··· INPUT DATA ···

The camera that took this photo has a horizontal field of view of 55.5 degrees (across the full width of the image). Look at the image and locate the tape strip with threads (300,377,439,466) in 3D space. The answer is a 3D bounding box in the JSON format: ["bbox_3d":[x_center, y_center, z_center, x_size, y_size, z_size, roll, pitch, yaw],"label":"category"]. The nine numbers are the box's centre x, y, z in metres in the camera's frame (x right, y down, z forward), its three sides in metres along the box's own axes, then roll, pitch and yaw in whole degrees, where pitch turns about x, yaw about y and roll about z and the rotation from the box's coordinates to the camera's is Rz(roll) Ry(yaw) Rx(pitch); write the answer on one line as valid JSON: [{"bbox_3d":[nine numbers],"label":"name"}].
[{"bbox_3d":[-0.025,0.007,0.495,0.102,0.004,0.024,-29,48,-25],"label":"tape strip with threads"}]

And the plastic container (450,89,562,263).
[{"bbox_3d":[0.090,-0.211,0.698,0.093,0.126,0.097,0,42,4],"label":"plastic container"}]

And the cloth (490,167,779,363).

···

■ **TO DO**: Transcribe the data in full, keeping every detail.

■ **ANSWER**:
The camera that took this photo has a horizontal field of view of 55.5 degrees (across the full width of the image). Look at the image and locate the tape strip with threads (300,377,439,466) in 3D space. The answer is a 3D bounding box in the JSON format: ["bbox_3d":[x_center, y_center, z_center, x_size, y_size, z_size, roll, pitch, yaw],"label":"category"]. The nine numbers are the box's centre x, y, z in metres in the camera's frame (x right, y down, z forward), its three sides in metres along the box's own axes, then roll, pitch and yaw in whole degrees, where pitch turns about x, yaw about y and roll about z and the rotation from the box's coordinates to the camera's is Rz(roll) Ry(yaw) Rx(pitch); write the answer on one line as valid JSON: [{"bbox_3d":[nine numbers],"label":"name"}].
[{"bbox_3d":[-0.025,0.007,0.495,0.102,0.004,0.024,-29,48,-25],"label":"tape strip with threads"}]

And the plastic container (450,89,562,263).
[{"bbox_3d":[0.090,-0.211,0.698,0.093,0.126,0.097,0,42,4],"label":"plastic container"}]

And the cloth (490,167,779,363).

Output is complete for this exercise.